------ EXTRACTED DATA

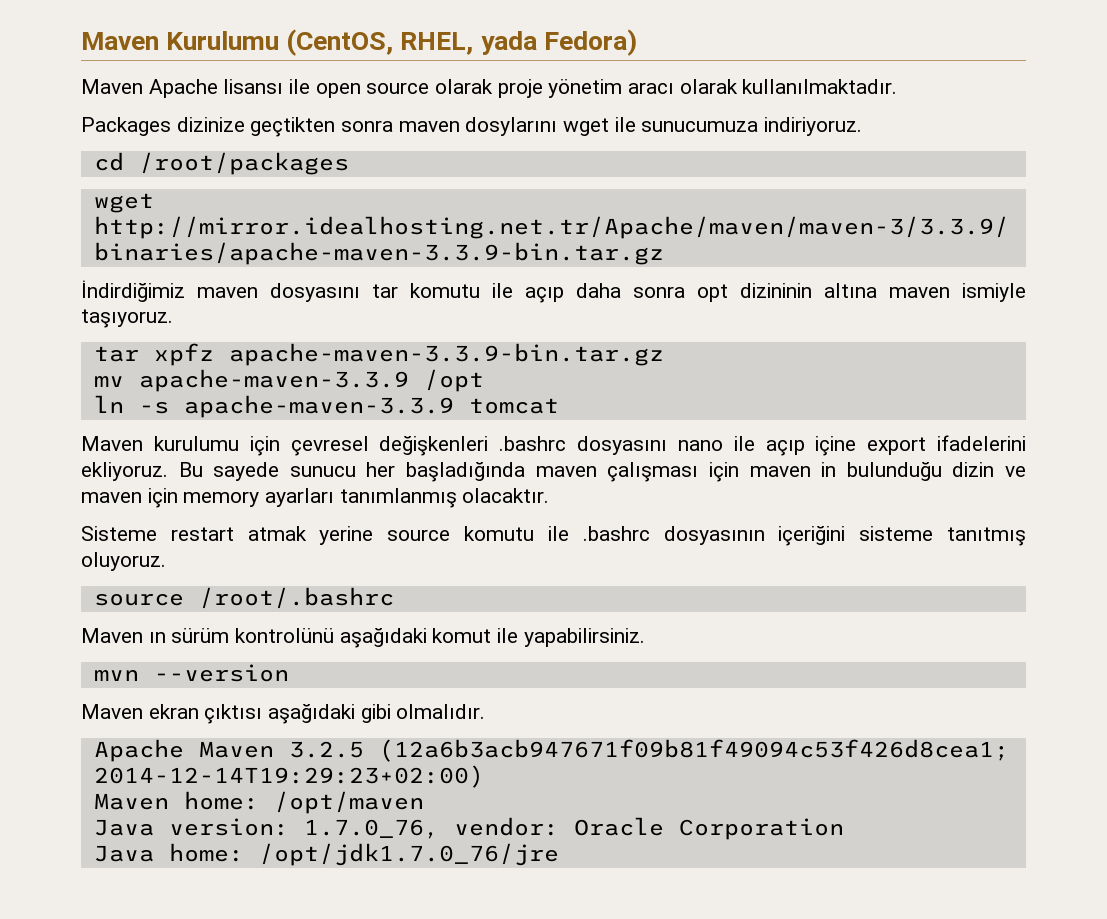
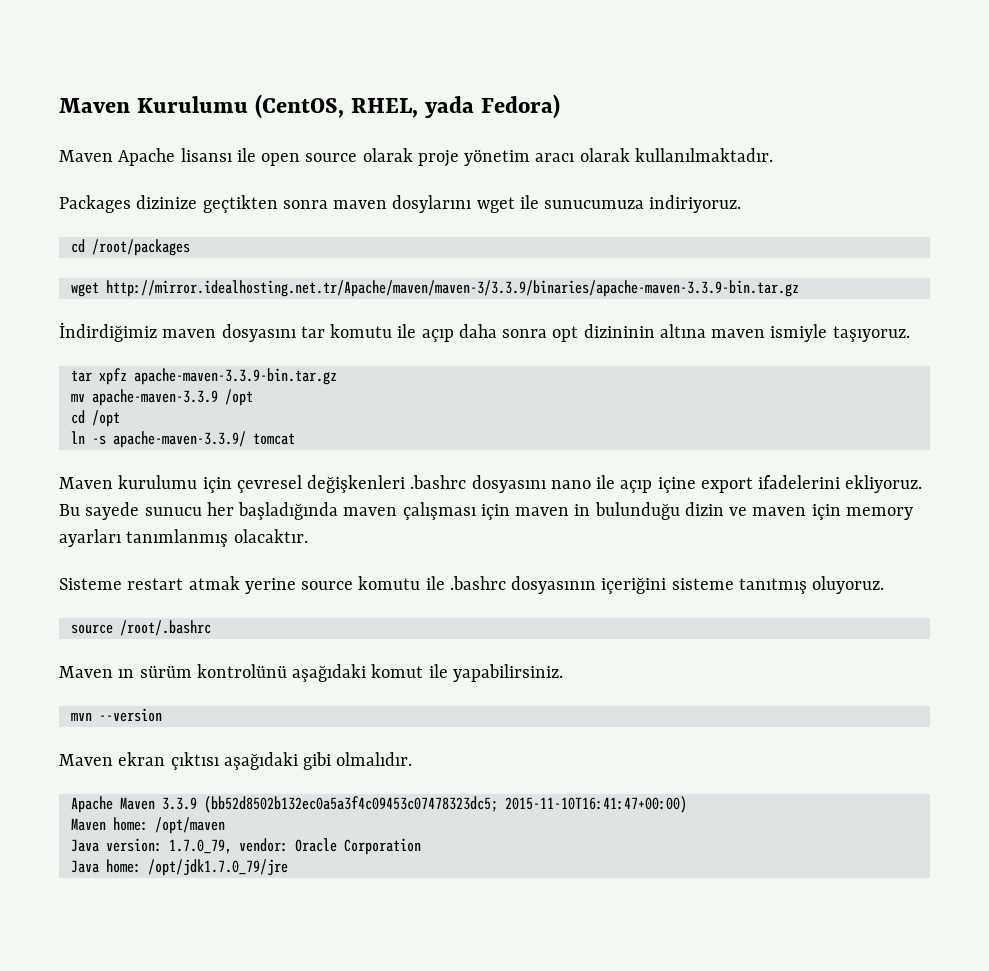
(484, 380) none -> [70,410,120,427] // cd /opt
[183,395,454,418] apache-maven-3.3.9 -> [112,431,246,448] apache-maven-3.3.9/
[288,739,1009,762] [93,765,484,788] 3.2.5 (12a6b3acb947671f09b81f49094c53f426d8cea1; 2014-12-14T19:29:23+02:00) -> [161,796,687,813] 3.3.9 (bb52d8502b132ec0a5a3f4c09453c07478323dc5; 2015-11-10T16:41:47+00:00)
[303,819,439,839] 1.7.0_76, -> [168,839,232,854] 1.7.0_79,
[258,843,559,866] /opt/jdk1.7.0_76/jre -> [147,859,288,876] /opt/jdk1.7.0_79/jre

------------

## INSTRUCTIONS TO FOLLOW
Reprint the entries above exactly, images removed.

## SOLUTION
(484, 380) none -> [70,410,120,427] // cd /opt
[183,395,454,418] apache-maven-3.3.9 -> [112,431,246,448] apache-maven-3.3.9/
[288,739,1009,762] [93,765,484,788] 3.2.5 (12a6b3acb947671f09b81f49094c53f426d8cea1; 2014-12-14T19:29:23+02:00) -> [161,796,687,813] 3.3.9 (bb52d8502b132ec0a5a3f4c09453c07478323dc5; 2015-11-10T16:41:47+00:00)
[303,819,439,839] 1.7.0_76, -> [168,839,232,854] 1.7.0_79,
[258,843,559,866] /opt/jdk1.7.0_76/jre -> [147,859,288,876] /opt/jdk1.7.0_79/jre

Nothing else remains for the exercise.